I’ll admit it: I have a girl crush on proprietress Amy Morton, who’s impeccably dressed and absolutely radiant every night, floating from table to table chatting with her customers. You can tell Morton’s an old pro — her father owned Morton’s The Steakhouse — and her latest venture is effortlessly charming, decorated with reclaimed furniture and antiques.

Executive chef Nicole Pederson left C-House in the Gold Coast to join Morton at Found. “Food at a downtown hotel restaurant is very formal, more sophisticated and refined,” Pederson said. “Here, I can be more playful and serve homey, comforting food.” Yet the flavors are still complex and intriguing. There isn’t a dish on the menu I’m not excited to try.

Pederson is committed to sourcing from local farmers and small farms across the country, so her menu changes on a weekly basis to reflect available ingredients. Some of her most popular dishes, like the roasted Brussels sprouts with winter squash, whole roasted fish and lamb meatballs, will remain on the menu.

Clean preparations are where Pederson excels, like the whole roasted Gulf snapper, de-boned, with satisfyingly crisp skin and tender, fresh meat, served with vegetable chips and charred lemon. A simple kale and Swiss chard salad with cranberries and pecans is tastier and denser than you might expect.

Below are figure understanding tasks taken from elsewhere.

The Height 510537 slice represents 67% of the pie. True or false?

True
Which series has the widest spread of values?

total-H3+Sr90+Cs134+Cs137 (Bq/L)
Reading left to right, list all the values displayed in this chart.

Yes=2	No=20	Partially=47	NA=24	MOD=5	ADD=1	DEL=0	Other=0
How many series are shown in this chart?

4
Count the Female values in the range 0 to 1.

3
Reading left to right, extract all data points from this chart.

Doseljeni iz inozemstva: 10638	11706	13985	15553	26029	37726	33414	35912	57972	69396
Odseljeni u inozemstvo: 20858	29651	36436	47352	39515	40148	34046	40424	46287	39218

A squash and mushroom open-faced sandwich with kale tofu pesto is served on satisfyingly chewy miche from Bennison’s Bakery, and better than anything vegetarians can get at Blind Faith Cafe. Meatless Monday becomes totally palatable when the creamy yolk erupts from a slow-cooked farm egg into a plate of pearl barley with mushrooms and arugula.

Not every dish was perfect though. Fried oyster tacos were underwhelming, with not enough tomatillos and slaw. Although the lamb meatballs are a signature dish, I was more impressed with the pistachio chimichurri yogurt sauce than the lamb.

The menu is meant for sharing, and there are enough options to satisfy every palate without losing focus. Of the three dessert selections, my favorite is orange pound cake with Meyer lemon curd. The pound cake is served warm, with toasted coconut gelato from Black Dog Gelato melting on top to balance citrus flavors that would otherwise be too tart.

Guests can take a seat in the library, recommended for more private conversations, or settle into loveseats overlooking the wood-fired oven. Families with kids might be more comfortable at one of the more spacious tables up front.

“We really want to be a part of the community,” Pederson said. Judging by the crowd waiting to get a table on weekends, and regulars (like myself) who’ve been back more than a dozen times in less than two months, they already are.